Different Types of Debt: Which Should I Pay Off First?

By Stacy Francis, CFP®, CDFA

At a recent get-together at my parents house, one of their friends was excited to tell me his company had given him a substantial bonus – one that far exceeded his expectations. Thrilled to have a financial expert at the party, he asked whether I thought he should invest the money, or use it to pay down debt.

This is a brilliant question, and one that is fairly simple to answer. It depends on the cost of your debt, as well as the return on the investment you are considering. Some types of debt, like credit card debt, are expensive, so if you have them you should definitely use the money to pay them off. I know it sounds boring, but you will be happy later, when financing charges stop eating half your paycheck.

Other types of debt, such as student loans and mortgages, tend to have fairly reasonable rates and long payback times. Hence, you may be better off investing the money than paying them off. Say, for instance, that you pay 6% interest on your mortgage, and the yield from the investment you would like to try is 8%. In this case, depending on what kind of risk comes with the potential investment, you may be able to walk away with an extra 2% per year if you invest the money rather than dumping it into your home.

As all the debt my parents’ friend had was a low-interest mortgage, he decided to invest the money – after treating himself to a cruise with his wife. After all, life’s supposed to be lived. As for you, next time you come across a larger-than-expected sum of money, compare rates. The answer to this question is simply mathematical.

Types of Debt, From Worst to Best

My parents’ friend is far from the only one having a hard time keeping different types of debt apart. With this in mind, here’s a list of different types of debt, starting with the kinds you want to lose right away and ending with the types you may actually want to keep.

  1. Credit card debt. Don’t do it, and if you have already done it, pay it back and never do it again. It’s that simple.
  2. Loans against your 401(k). These are nowhere near as bad as credit card debt, but losing them will enhance your financial health significantly.
  3. Auto loans. As long as you can afford your monthly payment without any problems, you can keep this type of debt.
  4. Home equity loans/second mortgages. This loan type should be paid off before you consider losing the categories below.
  5. Student debt. Student loans tend to be pretty favorable – pay them off after the types above, but before you consider making a dent in your mortgage.
  6. Mortgages. Interest rates are generally favorable for mortgages, making it more important to contribute to 401(k) plans and other types of retirement savings accounts than paying off your mortgage.

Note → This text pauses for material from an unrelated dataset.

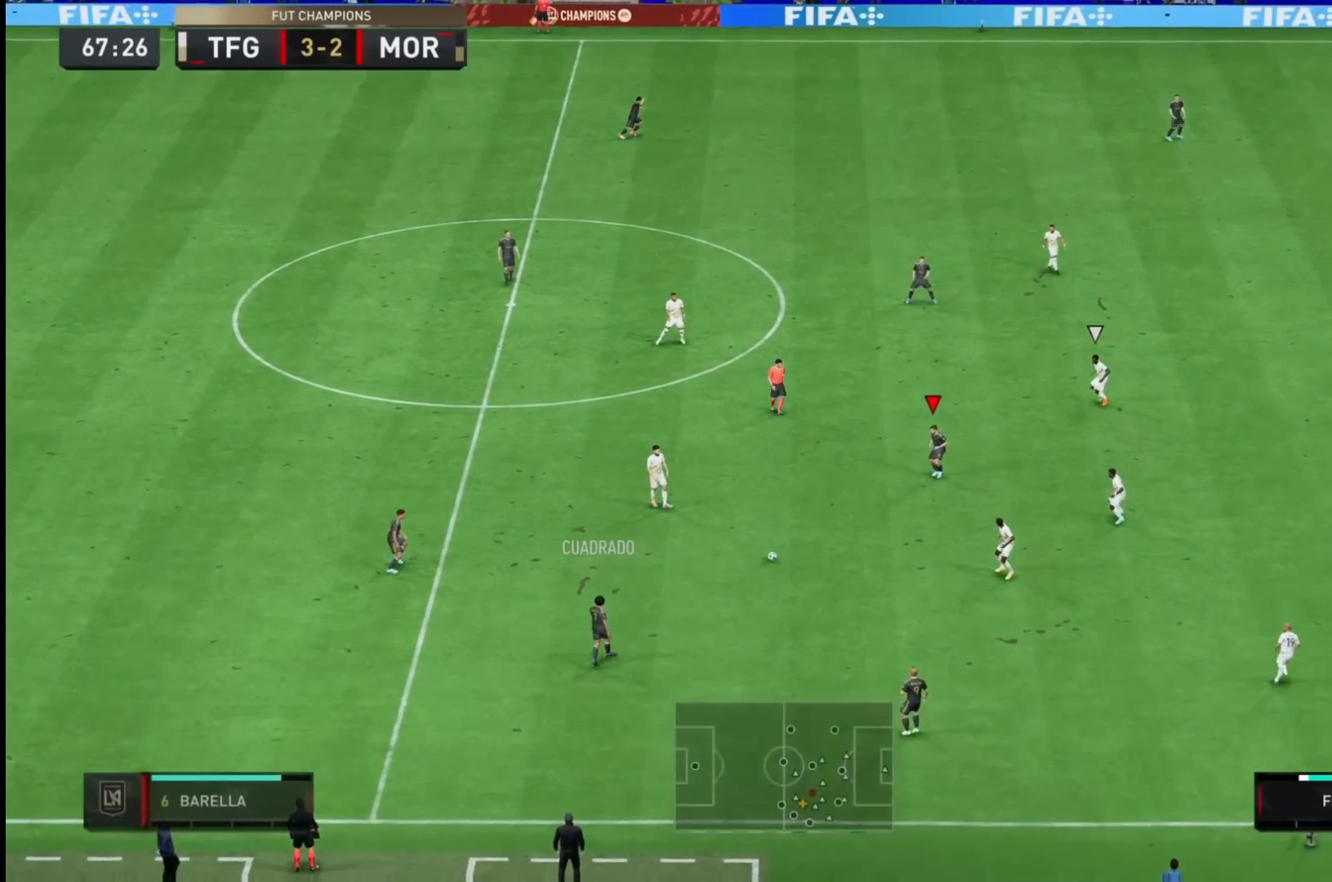
{"buttons": [], "left_stick": "up", "right_stick": "center", "events": [[417, "left_stick", "up"]]}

How Much Debt is Too Much?

Debt is truly a widespread problem these days. So with each of my clients who are trying to regain control of their money, I usually start out by breaking down their finances – income, costs, spending, and debt. In many cases, their debt-to-income ratio comes out higher than the limits most lending institutions use when determining how large a mortgage an individual can carry. According to them, if your debt payments (including mortgage payments) eat up more than 36% of your gross income, you should consider changing your lifestyle. If you do not own a home, of course your debt payments should be much smaller than that. Still, many people are far deeper in debt.

The good news is, by taking an honest look at your finances, drafting a budget, and making changes – some smaller, some bigger – you can turn this around and face a brighter financial future. I see it happen all the time. All you need is determination and a network of people who support you.